Van de inzet van schooltandartsen is de KNMT in principe geen voorstander. Het is namelijk juist belangrijk dat kinderen zo vroeg mogelijk een ‘huistandarts’ krijgen, waar ze met hun ouders komen en ze samen mondzorginstructie krijgen – bijvoorbeeld via het programma Gewoon Gaaf. Bij het bereiken van kinderen die nu niet bekend zijn bij een mondzorgpraktijk kunnen scholen wel een belangrijke rol spelen. 

Doorverwijzen vanuit het consultatiebureau

Daarnaast zou vooral op het consultatiebureau, waar vrijwel alle kinderen komen, expliciet aandacht moeten zijn voor het doorverwijzen van jonge ouders naar de tandarts. Bijvoorbeeld door de inzet van een mondzorgcoach, die ter plekke tips en adviezen geeft voor goede zelfzorg, of door de jeugdarts zelf. Zowel rondom de inzet van mondzorgcoaches als het doorverwijzen door consultatiebureaus vinden momenteel pilots plaats. Tandartsen werken hiervoor aan nauwere samenwerking met jeugdartsen, maar politieke steun is hierbij onmisbaar.

Goede zelfzorg aanleren

Buiten de door de minister genoemde acties ziet de KNMT ook heil in publiekscampagnes zoals ‘Een gezond gebit is kinderspel!’ om de basisregels voor goede zelfzorg onder de aandacht te brengen. Daarnaast zouden alle zorgverzekeraars die ouders wier kinderen niet op controle gaan moeten aanschrijven om ze erop te attenderen dat bezoek aan de tandarts tot 18 jaar onder het basispakket valt. 

Blijf voldoende opleiden

Tot slot attendeert de KNMT de minister van Onderwijs er nogmaals op dat er voldoende tandartsen en andere mondzorgverleners nodig zijn om goede mondzorg voor iedereen in Nederland te garanderen. Daartoe pleit de KNMT voor het zo snel mogelijk uitbreiden van het aantal opleidingsplekken Tandheelkunde met 100 per jaar en het verkennen van een nieuwe opleiding in Rotterdam.

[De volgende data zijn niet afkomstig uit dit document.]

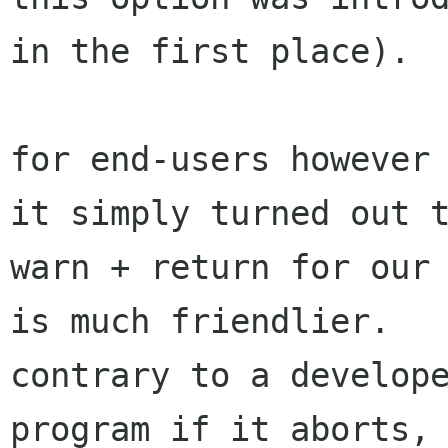
in the first place).

for end-users however 
it simply turned out t
warn + return for our 
is much friendlier.

contrary to a develope
program if it aborts, 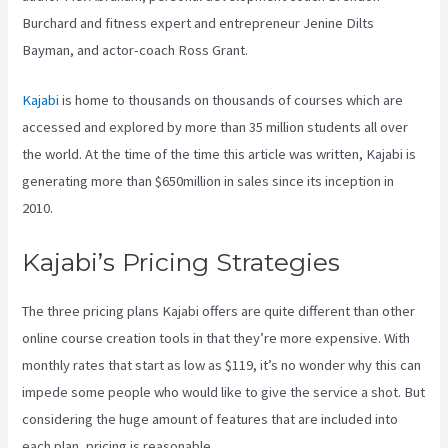
Burchard and fitness expert and entrepreneur Jenine Dilts
Bayman, and actor-coach Ross Grant.
Kajabi
is home to thousands on thousands of courses which are
accessed and explored by more than 35 million students all over
the world. At the time of the time this article was written, Kajabi is
generating more than $650million in sales since its inception in
2010.
Kajabi’s Pricing Strategies
The three pricing plans Kajabi offers are quite different than other
online course creation tools in that they’re more expensive. With
monthly rates that start as low as $119, it’s no wonder why this can
impede some people who would like to give the service a shot. But
considering the huge amount of features that are included into
each plan, pricing is reasonable.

Dit schrijft minister Schouten in haar Kamerbrief ‘Aanpak geldzorgen, armoede en schulden’:

"Signalen over het mijden van de mondzorg door volwassenen om financiële redenen waren voor VWS, SZW, VNG, Zorgverzekeraars Nederland en de beroepsorganisaties in de mondzorg aanleiding om onderzoek te laten doen naar de omvang van het probleem. We werken samen aan maatregelen ter verbetering van de toegang tot mondzorg voor minima. Na het zomerreces ontvangt uw Kamer een brief van de minister van VWS met een nadere toelichting en een planning."

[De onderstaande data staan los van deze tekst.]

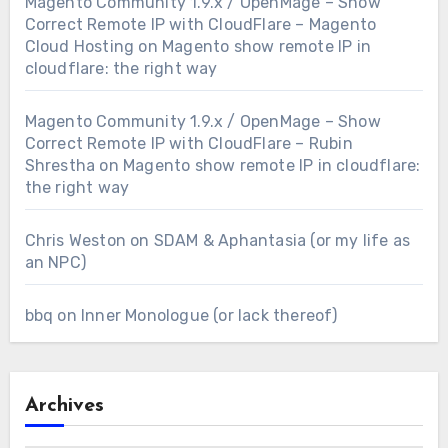
Magento Community 1.9.x / OpenMage – Show
Correct Remote IP with CloudFlare – Magento
Cloud Hosting
on
Magento show remote IP in
cloudflare: the right way
Magento Community 1.9.x / OpenMage – Show
Correct Remote IP with CloudFlare – Rubin
Shrestha
on
Magento show remote IP in cloudflare:
the right way
Chris Weston
on
SDAM & Aphantasia (or my life as
an NPC)
bbq
on
Inner Monologue (or lack thereof)
Archives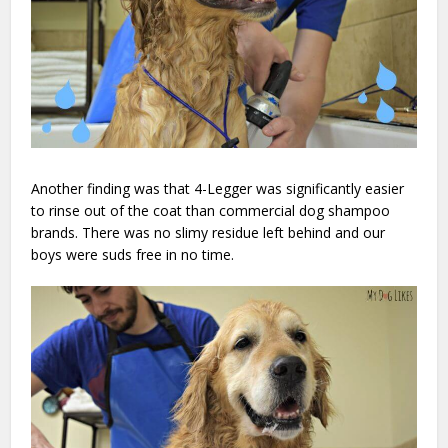
Another finding was that 4-Legger was significantly easier
to rinse out of the coat than commercial dog shampoo
brands. There was no slimy residue left behind and our
boys were suds free in no time.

"Daarnaast zijn er wijken in Nederland waar veel kinderen niet naar de tandarts of mondhygiënist gaan, ondanks dat de mondzorg voor hen is opgenomen in het basispakket. Het kabinet wil samen met maatschappelijke partners zoals de GGDen, scholen, organisaties van mondzorgverleners en zorgverzekeraars het bezoek aan de mondzorgverlener vergroten. Daarbij wordt gekeken naar mogelijkheden als een mondzorgverlener die scholen bezoekt en kinderen die naar de  mondzorgverlener worden geleid."